> _EXERCISES_:
a. In the excerpt about Maureen O'Sullivan, how long did she spend in upstate New York playing in The Glass Menagerie?
b. Turn the paragraph beginning "Maureen shows me around" in the excerpt about Maureen O'Sullivan into a short bulleted list that keeps its main facts.

> _EXCERPT TO READ_:
Television has changed that. Now, with longer broadcasting hours and the abundance of new channels, vintage movies are enjoying a second life, often with a bigger audience than the first time. Maybe that's why the name Maureen O'Sullivan is practically a household word even today. Between 1930 and 1965 she made dozens of films, ranging from Marx Brothers comedy (_A Day At The Races_) to classics of English literature (_David Copperfield_, _Pride and Prejudice_) to Tarzan films, in which she played Jane.
But unlike so many of her contemporaries, Maureen is neither dead nor retired. She maintains a busy schedule of acting, writing, traveling, and enjoying her status as a mother of five and a grandmother of many.
Maureen shows me around her large, beautiful apartment facing Central Park, right across the hallway from Basil Rathbone's last home. "I keep this part for the children," she says, indicating a section of several rooms. There are photos of her children everywhere, including a good number of her actress daughters Mia and Tisa Farrow. Mia lives in England and Tisa is in California, but they still get together frequently.
"I'm doing an autobiography now. It's about halfway done. My agent has the manuscript. But I'm not writing any more until I see if there's any interest in it. ... I started it two years ago, then put it away. I wasn't even interested in it myself. Then a friend of mine, John Springer, had me to lunch. He said, 'You ought to do an autobiography.' I said I had already started one. ... So I went back and worked on it some more, and condensed it into 10 pages. I had to do it myself -- every word, syllable, comma."
She recently spent five weeks in upstate New York playing one of the leads in _The Glass Menagerie_ by Tennessee Williams. The critics had nothing but praise for her portrayal of the ambitious mother, and one described Maureen's acting as "genius."
The stage is not the only place where Maureen employs her dramatic talents. Shortly after completing the Williams play, she went to Albany, New York to do a reading from _The Wayward Bus_ for the state legislature. "They're trying to get a new bill through Congress to get money for a program for more halfway houses for women alcoholics," she explains. "I believe in that kind of thing."

> _MATERIAL SUPPLIED_:

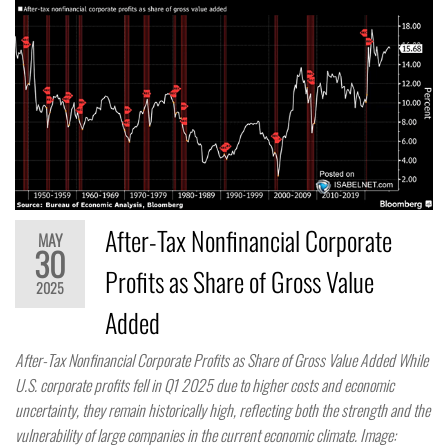
After-Tax Nonfinancial Corporate
MAY
30
Profits as Share of Gross Value
2025
Added
After-Tax Nonfinancial Corporate Profits as Share of Gross Value Added While
U.S. corporate profits fell in Q1 2025 due to higher costs and economic
uncertainty, they remain historically high, reflecting both the strength and the
vulnerability of large companies in the current economic climate. Image:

> _NUMBERED RESPONSES_:
a. Five weeks.

b.
- Maureen's large, beautiful apartment faces Central Park, across the hallway from Basil Rathbone's last home.
- She keeps a section of several rooms for her children.
- Photos of her children are everywhere, including many of her actress daughters Mia and Tisa Farrow.
- Mia lives in England and Tisa in California, but they still get together frequently.